#### [Work task A]
Answer each question from the excerpt on the Richneck Elementary School shooting:
(i) What two expansions of C.H.I.N.S. are given?
(ii) How many things do local courts and social services review the family situation to determine?
(iii) Which section of the Virginia Code defines an "Abused or neglected child"?
#### [Work task B]
Return the passage of the excerpt on the Richneck Elementary School shooting from "#3 – What, if" up to and including "do about it?".
#### [Work task C]
Resume the excerpt on the Richneck Elementary School shooting at the point where it stops.

#### [Excerpt to read]
________________________________________

It will be a decision based not upon what care is made in any home in America. Rather, it will be based on what care should have been placed around the handgun in THIS home based upon the child’s behavior, any disabilities he may have had, and the knowledge the parents had regarding their son.
#3 – What, if anything, should happen to this family?
Finally, I believe there is a third, strong legal option regarding the child’s family. And I believe this case will play out mostly on the stage of Virginia’s Juvenile; Domestic Relations (DR) Court.
It is extremely likely that the parents and/or the child in the Richneck Elementary School shooting will be brought into the legal system through a C.H.I.N.S. (Child in Need of Services, or Child in Need of Supervision) petition.
When a C.H.I.N.S. petition is issued, local courts and social services review the family situation to determine 3 things:
- Is the child in need of services?
- What kind of services is the child in need of?
- What should the court do about it?
The court will determine if the parents abused or neglected the Richneck Elementary School shooter. According to Virginia Code Section 16.1-228, an “Abused or neglected child” is one “Whose parents or other person responsible for his care creates or inflicts, threatens to create or inflict, or allows to be created or inflicted upon such child a physical or mental injury by other than accidental means, or creates a substantial risk of death, disfigurement or impairment….”

________________________________________

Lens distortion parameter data
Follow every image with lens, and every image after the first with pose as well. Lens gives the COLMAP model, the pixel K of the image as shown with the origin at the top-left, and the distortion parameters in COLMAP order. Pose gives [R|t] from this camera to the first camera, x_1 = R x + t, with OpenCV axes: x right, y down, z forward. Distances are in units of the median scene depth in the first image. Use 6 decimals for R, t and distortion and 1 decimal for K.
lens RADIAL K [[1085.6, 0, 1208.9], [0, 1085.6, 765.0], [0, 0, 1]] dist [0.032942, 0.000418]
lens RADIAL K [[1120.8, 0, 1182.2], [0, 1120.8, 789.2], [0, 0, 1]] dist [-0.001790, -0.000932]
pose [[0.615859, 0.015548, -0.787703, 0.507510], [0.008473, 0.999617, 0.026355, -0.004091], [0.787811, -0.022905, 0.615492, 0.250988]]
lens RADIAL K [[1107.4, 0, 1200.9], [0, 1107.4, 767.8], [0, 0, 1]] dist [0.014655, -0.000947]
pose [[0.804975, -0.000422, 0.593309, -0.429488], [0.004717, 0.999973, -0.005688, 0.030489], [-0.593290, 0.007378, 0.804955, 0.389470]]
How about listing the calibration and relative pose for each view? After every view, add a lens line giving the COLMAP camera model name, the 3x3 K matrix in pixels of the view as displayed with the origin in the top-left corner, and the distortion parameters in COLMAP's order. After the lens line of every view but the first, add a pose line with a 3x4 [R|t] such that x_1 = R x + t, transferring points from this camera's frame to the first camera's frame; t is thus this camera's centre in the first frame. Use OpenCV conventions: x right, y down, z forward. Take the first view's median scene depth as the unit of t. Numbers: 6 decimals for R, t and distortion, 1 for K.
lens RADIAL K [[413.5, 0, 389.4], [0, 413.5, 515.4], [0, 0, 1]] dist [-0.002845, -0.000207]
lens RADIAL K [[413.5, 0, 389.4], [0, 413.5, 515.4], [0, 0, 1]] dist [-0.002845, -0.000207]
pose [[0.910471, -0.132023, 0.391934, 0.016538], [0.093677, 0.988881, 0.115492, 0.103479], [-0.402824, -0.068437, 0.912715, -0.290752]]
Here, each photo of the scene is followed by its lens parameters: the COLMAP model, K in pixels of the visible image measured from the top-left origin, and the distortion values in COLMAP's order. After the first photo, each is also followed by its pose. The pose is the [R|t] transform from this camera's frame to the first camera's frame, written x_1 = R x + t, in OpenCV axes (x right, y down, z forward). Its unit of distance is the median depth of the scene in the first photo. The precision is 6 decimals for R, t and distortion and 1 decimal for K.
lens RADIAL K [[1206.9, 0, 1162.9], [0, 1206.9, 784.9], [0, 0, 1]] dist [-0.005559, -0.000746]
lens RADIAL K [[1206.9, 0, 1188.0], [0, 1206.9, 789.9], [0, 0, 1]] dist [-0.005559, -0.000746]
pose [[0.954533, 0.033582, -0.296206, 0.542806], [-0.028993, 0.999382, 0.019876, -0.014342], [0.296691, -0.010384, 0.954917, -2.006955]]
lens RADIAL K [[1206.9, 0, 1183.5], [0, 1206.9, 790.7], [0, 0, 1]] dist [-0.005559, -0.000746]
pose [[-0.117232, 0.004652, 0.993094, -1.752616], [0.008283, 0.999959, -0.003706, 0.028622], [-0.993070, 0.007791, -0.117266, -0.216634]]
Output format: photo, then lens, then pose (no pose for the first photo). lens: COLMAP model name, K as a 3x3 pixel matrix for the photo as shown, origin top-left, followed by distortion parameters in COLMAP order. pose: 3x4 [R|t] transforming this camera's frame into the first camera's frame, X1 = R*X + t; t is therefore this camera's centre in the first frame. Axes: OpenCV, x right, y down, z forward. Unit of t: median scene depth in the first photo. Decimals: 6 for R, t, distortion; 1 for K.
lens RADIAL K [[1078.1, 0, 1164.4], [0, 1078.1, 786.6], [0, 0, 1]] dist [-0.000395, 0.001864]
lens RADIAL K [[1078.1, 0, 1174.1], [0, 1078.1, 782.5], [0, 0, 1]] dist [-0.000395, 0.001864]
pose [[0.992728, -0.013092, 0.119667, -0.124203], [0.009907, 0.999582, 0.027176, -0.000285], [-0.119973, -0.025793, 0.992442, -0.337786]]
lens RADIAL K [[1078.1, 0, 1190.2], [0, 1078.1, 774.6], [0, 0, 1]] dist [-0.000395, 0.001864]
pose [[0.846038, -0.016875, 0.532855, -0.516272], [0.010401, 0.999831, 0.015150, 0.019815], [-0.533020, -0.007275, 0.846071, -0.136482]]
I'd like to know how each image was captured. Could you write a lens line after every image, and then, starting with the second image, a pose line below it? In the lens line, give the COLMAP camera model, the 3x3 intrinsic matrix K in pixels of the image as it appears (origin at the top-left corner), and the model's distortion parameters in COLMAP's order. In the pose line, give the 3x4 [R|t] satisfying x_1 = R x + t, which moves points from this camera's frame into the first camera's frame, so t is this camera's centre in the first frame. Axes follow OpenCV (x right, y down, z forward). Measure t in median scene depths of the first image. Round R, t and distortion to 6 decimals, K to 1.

________________________________________

#### [Response box A]
(i) Child in Need of Services, or Child in Need of Supervision
(ii) 3
(iii) Section 16.1-228

#### [Response box B]
#3 – What, if anything, should happen to this family?
Finally, I believe there is a third, strong legal option regarding the child’s family. And I believe this case will play out mostly on the stage of Virginia’s Juvenile; Domestic Relations (DR) Court.
It is extremely likely that the parents and/or the child in the Richneck Elementary School shooting will be brought into the legal system through a C.H.I.N.S. (Child in Need of Services, or Child in Need of Supervision) petition.
When a C.H.I.N.S. petition is issued, local courts and social services review the family situation to determine 3 things:
- Is the child in need of services?
- What kind of services is the child in need of?
- What should the court do about it?

#### [Response box C]
Additionally, the court will determine if the child is a juvenile delinquent. If the court determines that the child is a “child whose behavior, conduct, or condition presents or results in a serious threat to the well-being and physical safety of the child” or is a “child under the age of 14 whose behavior, conduct, or condition presents or results in a serious threat to the well-being and physical safety of another person,” (Virginia Code Section 16.1-228), it can put the child under the auspices of the Court Services Unit. And basically, the Court Services Unit is a probation office for juveniles.
What’s Next for the Richneck Elementary School Shooter and Family?
In this blog, I have discussed possible criminal charges and family court actions that could be brought against the Richneck Elementary School shooter or his family. However, I think we need to be prepared to see civil lawsuits filed in this case.
Whether or not the six-year-old or his parents can be found criminally guilty of a crime, the victim of the crime could seek recompense for her injuries through the civil courts. Then, instead of proving criminal intent, she would ask her lawyers to prove negligence.
Lawyers could claim that the parents, school officials, or medical providers of the child were negligent in their care of the child or in their protection of those around the child. If lawyers can prove that someone else’s negligence caused Ms. Zwerner’s injuries, or damages, she could be entitled to receive monetary awards to cover her damages. From the latest news updates, it appears Ms. Zwerner has already hired an attorney to sue on her behalf.
Neither financial payouts nor criminal prosecutions will fix everything, though, if they even “fix” anything. Our nation has been left fearful of its children, and there is no quick fix for that.